_TASK REQUIREMENTS_. This exercise calls for every line of the listing below that contains the word "mais".

_DATA FOR REVIEW_.

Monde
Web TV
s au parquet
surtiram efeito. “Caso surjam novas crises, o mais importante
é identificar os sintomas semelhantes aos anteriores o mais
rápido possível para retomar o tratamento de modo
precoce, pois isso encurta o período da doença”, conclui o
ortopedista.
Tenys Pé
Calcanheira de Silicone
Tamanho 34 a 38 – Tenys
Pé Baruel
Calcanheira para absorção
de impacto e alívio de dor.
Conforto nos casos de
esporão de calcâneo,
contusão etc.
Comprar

_WRITTEN REPLY_.
surtiram efeito. “Caso surjam novas crises, o mais importante
é identificar os sintomas semelhantes aos anteriores o mais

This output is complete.